Une de ces femmes a été abandonnée par son mari alors qu’une autre a dû quitter le domicile conjugal ; elle vit maintenant avec ses trois enfants dans une petite chambre dont les murs menacent de s’écrouler à tout moment.

Pour l’instant, les trois femmes travaillent pour ActionAid dans le cadre du projet ‘No Casa’ (Pas de maison), en tant qu’éducatrice sur le VIH/SIDA auprès de leur communauté. Elles auront la garantie de toucher un salaire durant les deux mois que durera le projet.

Pénurie de médicaments


Début septembre, de nombreux patients ont vu leurs traitements compromis à cause d’une pénurie de médicaments.

Selon la ministre de la Santé Eugénia Saldanha, la raison invoquée aurait été un problème technique au niveau de la Centrale d’achat des médicaments essentiels : la demande d’approvisionnement de médicaments additionnels au gouvernement brésilien, qui fournit à la Guinée Bissau des ARV génériques, aurait pris plus de temps que prévu.

« Durant une période, nous avons manqué d’un certaine quantité d’antirétroviraux [ARV], mais le problème a finalement été résolu lorsque nous avons reçu des médicaments de la part du Fonds mondial [de lutte contre le sida, la tuberculose et le paludisme] », a indiqué David da Silva Té, directeur du Programme national de lutte contre le VIH/SIDA.

La Guinée-Bissau a bénéficié d’un programme de coopération avec le Brésil qui a commencé en 2004 lorsque neuf Guinéens professionnels de la santé se sont rendus dans le pays afin de recevoir une formation sur le VIH/SIDA comprenant l’apprentissage de l’utilisation des traitements ARV.

Les ARV n’ont été disponibles en Guinée-Bissau qu’à partir de juillet 2005. Avant cela, les patients infectés par le VIH devaient se rendre dans le pays voisin du Sénégal afin d’avoir accès à ces ARV.

A l’heure actuelle, en Guinée-Bissau, 11 centres sont autorisés à distribuer ces traitements : sept d’entre eux se trouvent dans la capitale. On estime cependant qu’avant la fin de l’année, deux nouveaux centres devraient être opérationnels dans les villes de Gabu et de Canchungo.
 

Ces difficultés ont poussé d’autres personnes à réfléchir à deux fois avant de révéler publiquement leur statut sérologique ; cependant, M. Ribeiro a affirmé qu’ActionAid continuerait à se battre contre la stigmatisation liée au VIH. Et même si cela doit prendre du temps, il a dit estimer que la lutte était sur la bonne voie.
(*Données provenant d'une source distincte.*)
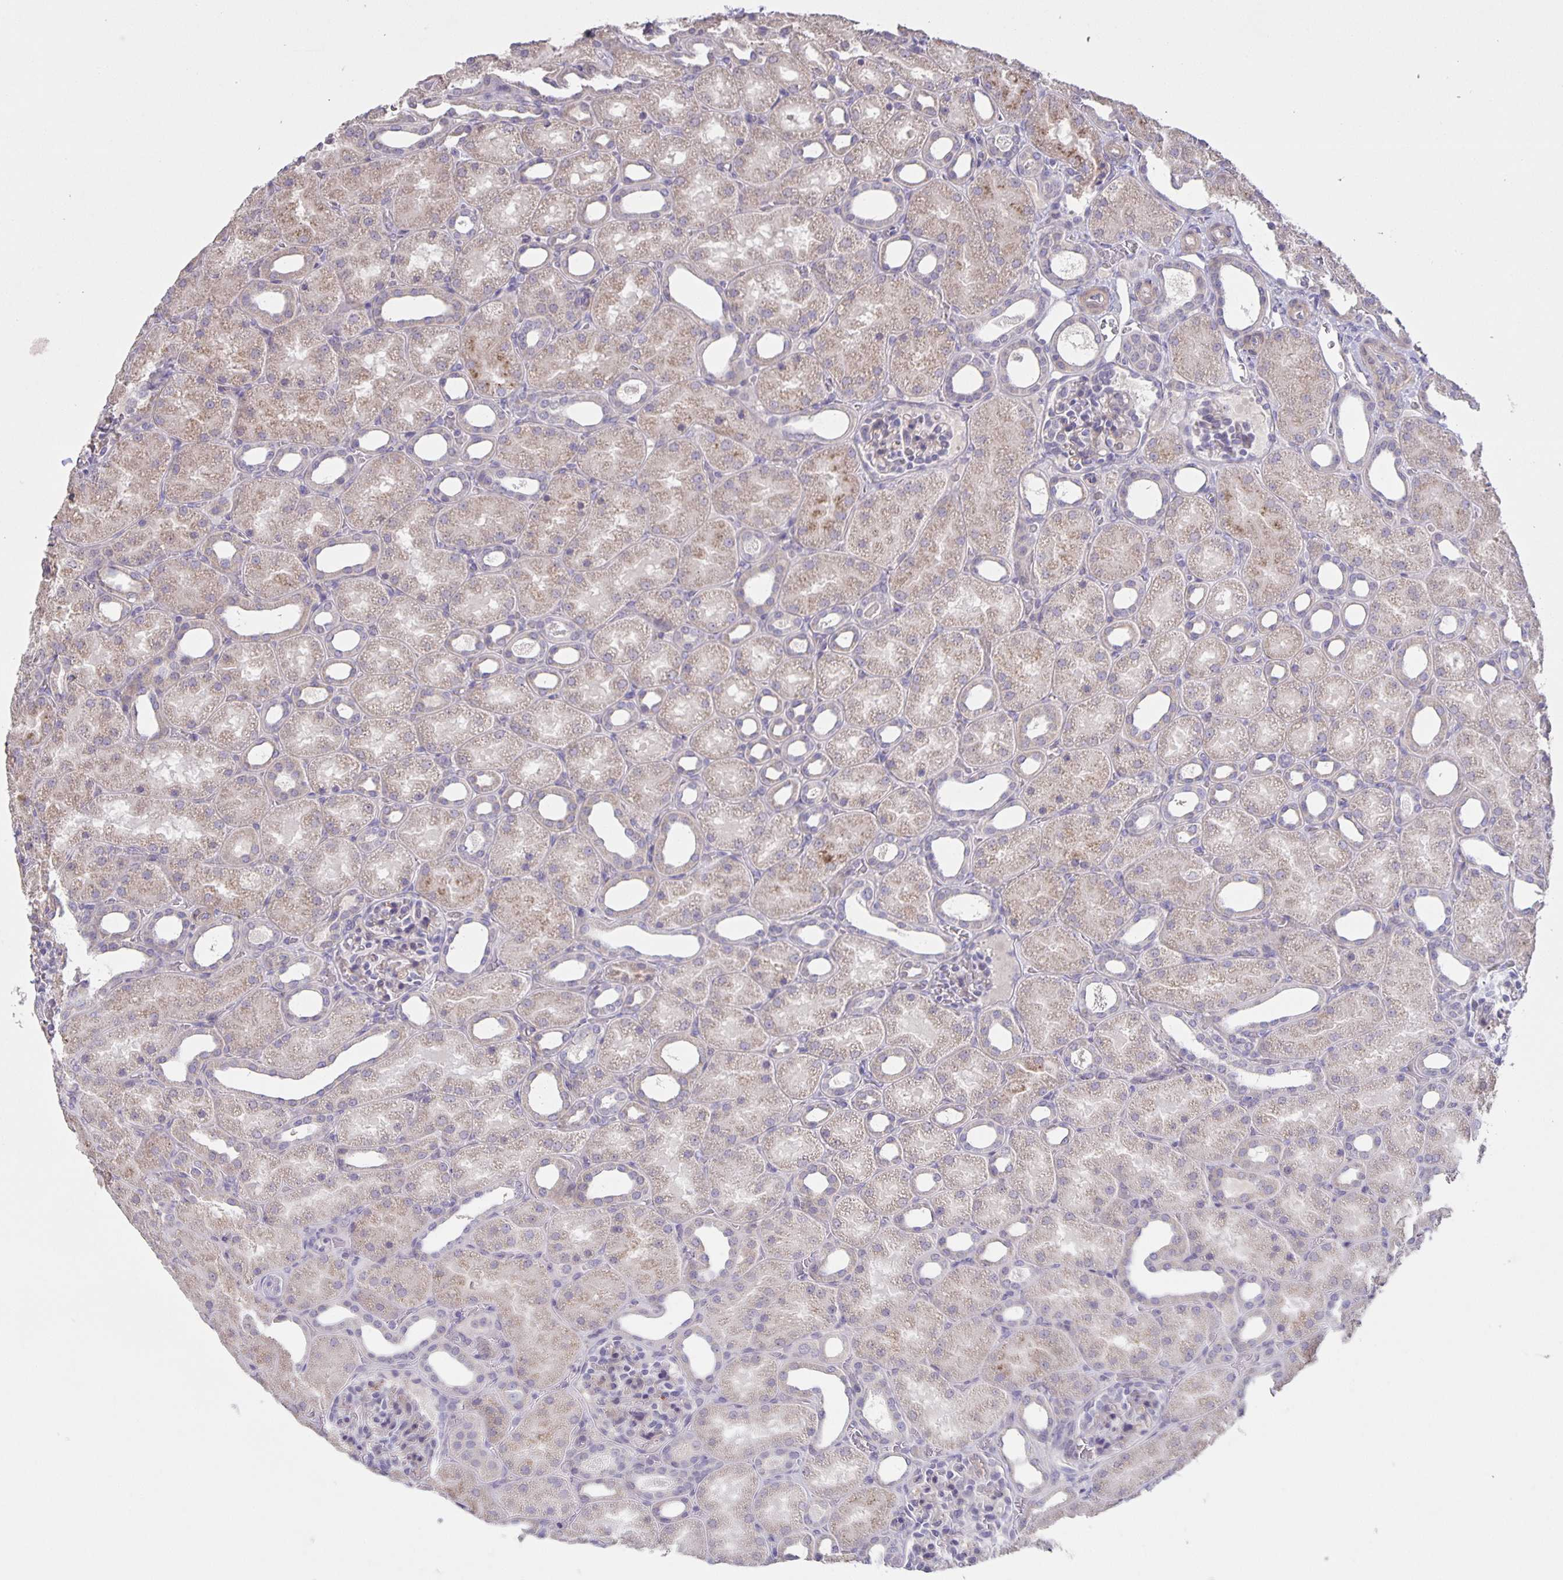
{"staining": {"intensity": "weak", "quantity": "<25%", "location": "cytoplasmic/membranous"}, "tissue": "kidney", "cell_type": "Cells in glomeruli", "image_type": "normal", "snomed": [{"axis": "morphology", "description": "Normal tissue, NOS"}, {"axis": "topography", "description": "Kidney"}], "caption": "IHC photomicrograph of unremarkable kidney: kidney stained with DAB reveals no significant protein expression in cells in glomeruli. The staining was performed using DAB to visualize the protein expression in brown, while the nuclei were stained in blue with hematoxylin (Magnification: 20x).", "gene": "SRCIN1", "patient": {"sex": "male", "age": 2}}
« Il faut que quelqu’un se lance et se montre », a-t-il dit.

Des regards suspicieux

Tout ceci n’a pas été facile. Même les membres actifs de l’Association Nova Vida (Vie Nouvelle), une organisation qui soutient les personnes vivant avec le VIH dans le district d’Andalai à Bissau, préfèrent ne pas parler ouvertement de leur maladie.
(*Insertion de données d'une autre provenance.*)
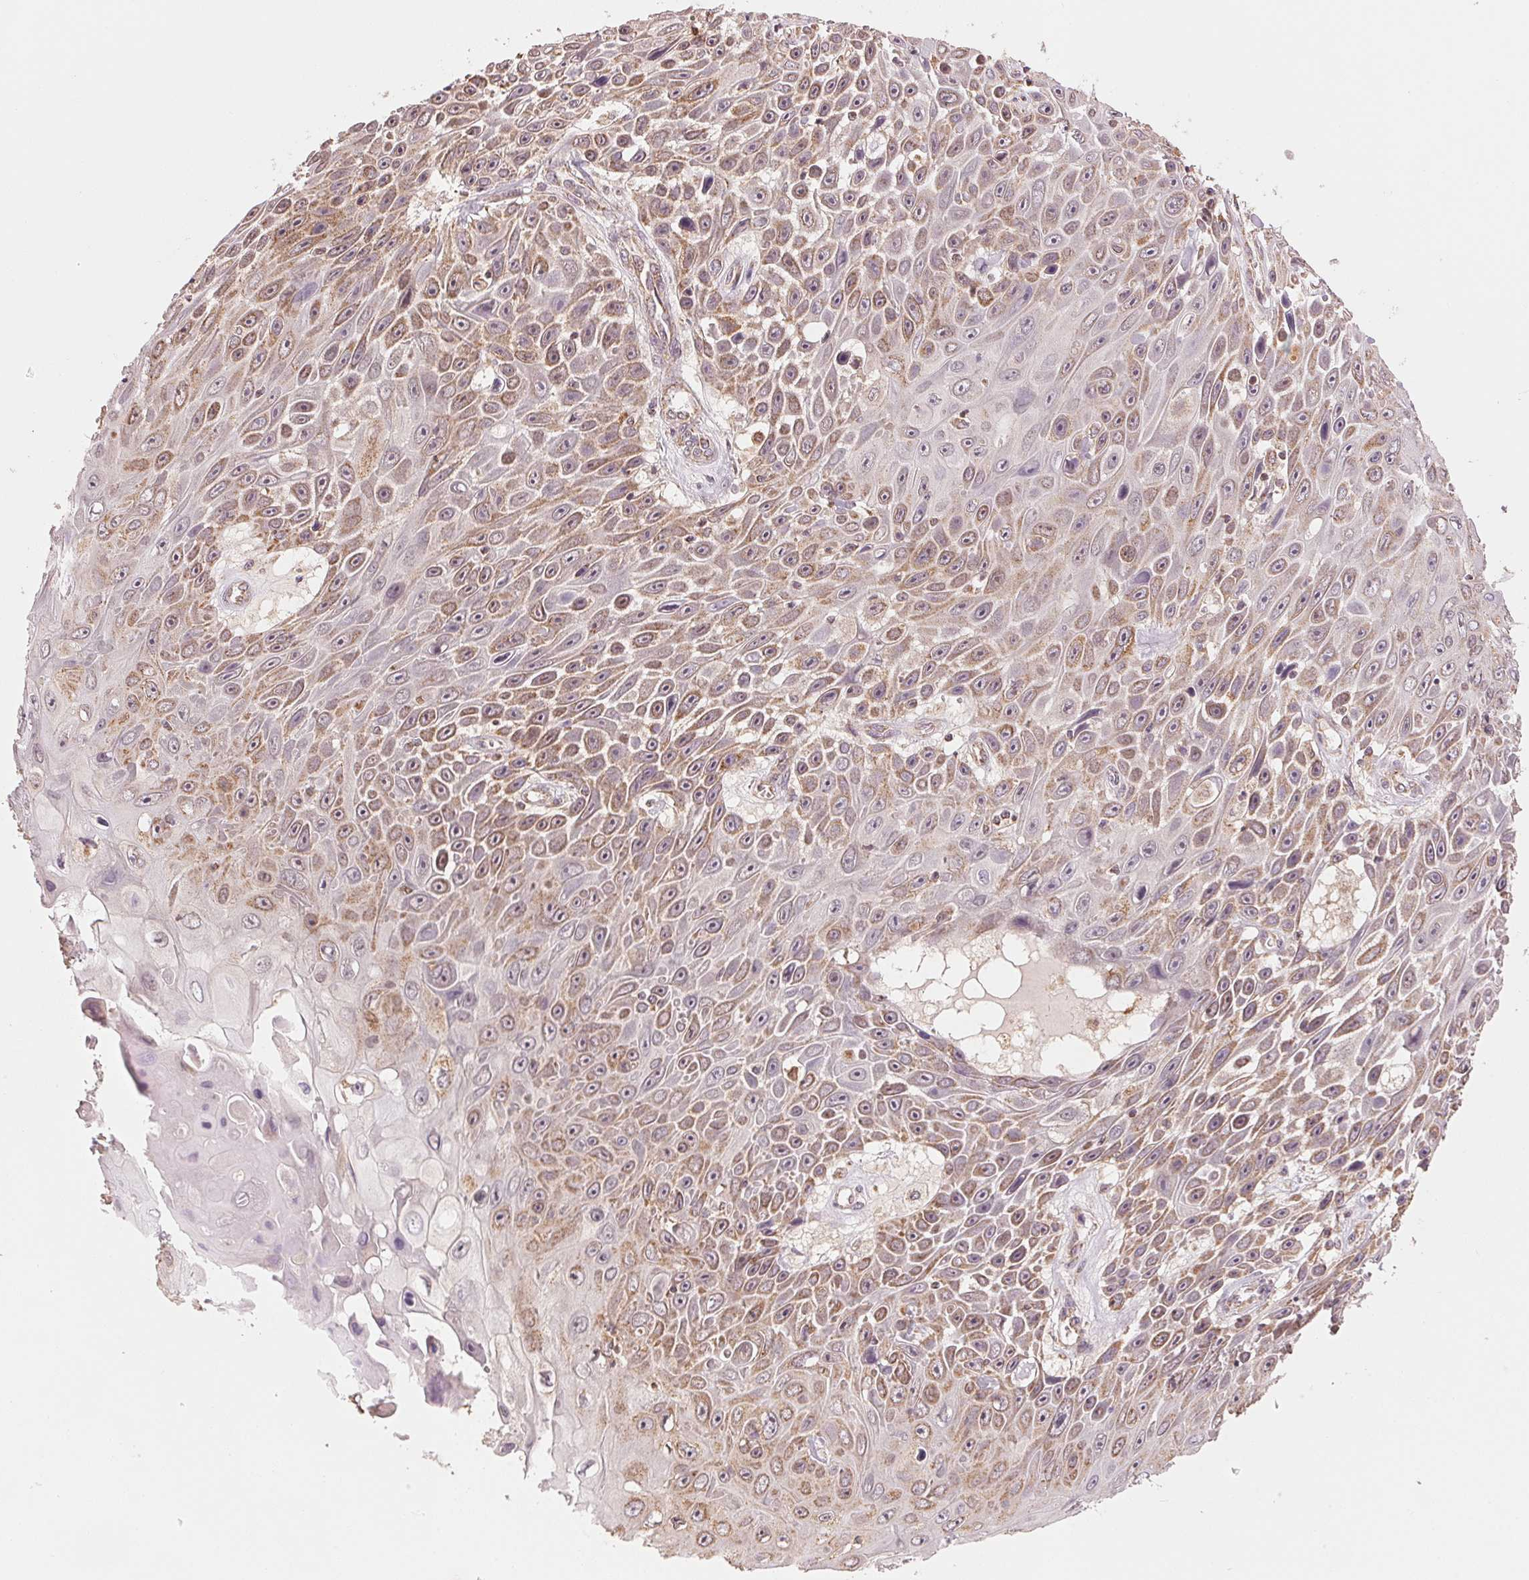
{"staining": {"intensity": "moderate", "quantity": "25%-75%", "location": "cytoplasmic/membranous,nuclear"}, "tissue": "skin cancer", "cell_type": "Tumor cells", "image_type": "cancer", "snomed": [{"axis": "morphology", "description": "Squamous cell carcinoma, NOS"}, {"axis": "topography", "description": "Skin"}], "caption": "About 25%-75% of tumor cells in skin cancer (squamous cell carcinoma) exhibit moderate cytoplasmic/membranous and nuclear protein staining as visualized by brown immunohistochemical staining.", "gene": "ARHGAP6", "patient": {"sex": "male", "age": 82}}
Nova Vida est l’une des huit associations de ce genre dans le pays.

Depuis sa création, elle a enregistrée 1 293 personnes infectées par le VIH et revendique 403 membres ; cependant, ceux qui rentrent dans le bâtiment rudimentaire qui leur sert de siège ne sont pas à l’abri des regards suspicieux des voisins.

Ali Hizazi, une psychologue auprès du projet Céu e Terra (Ciel et Terre), une ONG qui travaille avec des femmes enceintes séropositives, a estimé que préparer une personne à révéler publiquement son statut sérologique était un long processus.

Il faut s'assurer que cette personne connaisse suffisamment la maladie ainsi que les différentes manières dont elle se transmet ; elle doit avoir fait un travail sur elle-même pour accepter sa maladie et elle doit aussi impliquer et informer sa famille.

Bissif’nde Blata, une gardienne d’immeuble séropositive à Nova Vida, a constaté que le fait d’admettre son statut sérologique rendait ceux qui voulaient rester anonymes mal à l’aise.

« En Guinée-Bissau, il y a des gens qui passent le test et savent qu’ils sont infectés ; mais ils ne disent rien et préfèrent montrer du doigt ceux qui ont le courage de s’exposer », a-t-elle dit. « Les gens disaient que j’étais une sorcière parce j’avais été malade pendant un long moment et qu’ils ne savaient pas ce que j’avais. Maintenant, je ne les vois plus ».

Avec une population de 1,4 million d’habitants, la Guinée-Bissau a un taux de séroprévalence de 3,8 pour cent, selon le Programme commun des Nations Unies sur le VIH/SIDA.

Selon le Programme national de lutte contre le VIH/SIDA, en juin 2007, 554 personnes étaient sous traitement antirétroviral.